08/05/2011 10:48 am ET Updated Oct 05, 2011

Does the Tea Party Love the Constitution?

Who would the Founding Fathers vote for? Not who you think.

In the absence of strong political leadership these days, many activists are going back to basics. Move over Ronald Reagan, Americans are invoking Thomas Jefferson and James Madison in their discourse about the country's direction. Tea Party activists have even dusted off the wigs.

Originalism -- once a rogue splinter of constitutional interpretation -- is gaining ground. Originalism demands that we interpret the constitution in the same way its 18th century authors would have. It's a more provocative position than you think. Is whipping cruel and unusual punishment as prohibited by the 8th Amendment? Today that's an easy one, but not so for the Colonial American. So does Justice Clarence Thomas -- a self-styled originalist -- share the view that forty lashes would be constitutional?

But here's the ironic part. Many conservatives today -- even some so-called originalists -- are not as true to a constitutional drafter's intent as they think. Let me go a blasphemous step further. A liberal, in some cases, might be truer to the 18th and 19th century constitutional ethos than a Tea Partier in full regalia. Let me give you two examples.

As odd as it sounds, it's the whole debt limit thing that got me thinking. The central pickle is that in 1917, Congress said yeah, sure, the U.S. can borrow. It can borrow a lot. But it can't ever, EVER borrow as much as X. And every once in a while, the U.S. needs to borrow more than X. So Congress raises the debt ceiling. Unfortunately, it's happened dozens of times since the '60s. And in budgeting for 2012, Uncle Sam needed to borrow more than the debt ceiling. No surprise there. But this time, the Tea Partying House said, Not so fast, prez. You better cut your spending.

And so this game of chicken began. But amid all the financial pyrotechnics there's this itsy-bitsy constitutional clause, buried in the 14th Amendment of the U.S. Constitution.
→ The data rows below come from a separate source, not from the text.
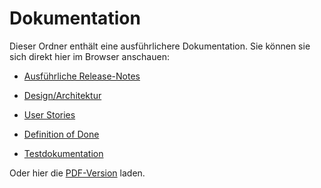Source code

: # Dokumentation

Dieser Ordner enthält eine ausführlichere Dokumentation. Sie können sie sich direkt hier im Browser anschauen:

* [Ausführliche Release-Notes](../Documentation/ReleaseNotes.md)

* [Design/Architektur](../Documentation/Design.md)

* [User Stories](../Documentation/UserStories.md)

* [Definition of Done](../Documentation/DefinitionOfDone.md)

* [Testdokumentation](../Documentation/Tests.md)

Oder hier die [PDF-Version](https://github.com/IngmarBuchenhain/QualityContacts/blob/8ad336e4bd8d1f5c051646f423a28776a89b55d8/Documentation/QualityContacts%20-%20Projektdokumentation%20-%20Die%20Oldies.pdf) laden.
It says, "The validity of the public debt of the United States, authorized by law, including debts incurred for payment of pensions and bounties for services in suppressing insurrection or rebellion, shall not be questioned." They put this in so all the Civil War veterans and bondholders wouldn't get shafted. Who would shaft them? That's right, all the Southern representatives stepping back into the House of Representatives from the states that just tried to secede.

But in a larger sense, the amendment said that fooling with debt couldn't be a political weapon. You can't hold the budget hostage. Uncle Sam must pay his bills -- no matter what. And yet, some originalists were pushing Representative John Boehner to let the U.S. default. That's not just ignoring the intent of the drafters of a Constitutional amendment. That's a slap in the face.

But that's not nearly as interesting as the ol' Privileges and Immunities Clause in Section 1 of the 14th Amendment. That was drafted to protect newly freed slaves. It says, "No State shall make or enforce any law which shall abridge the privileges or immunities of citizens of the United States."

So what exactly do these privileges consist of? John Thayer, an 1866 senator from Nebraska and one of the framers of the amendment, meant for it to include "civil rights and immunities," such as sitting on a jury, voting, even running for office. And, of course, the right of oyster fishing. But many originalists spent the next 100 years gutting the thing through judicial interpretation. Especially to make sure blacks and women couldn't vote.

So, who is closer to the original spirit of the Constitution? Those who want America to pay its obligations while expanding social welfare and rights of political participation, or those who fiercely guard our treasury using imitation muskets bought at the Colonial Williamsburg giftshop? You tell me. Just don't let anyone pull a wool wig over your eyes.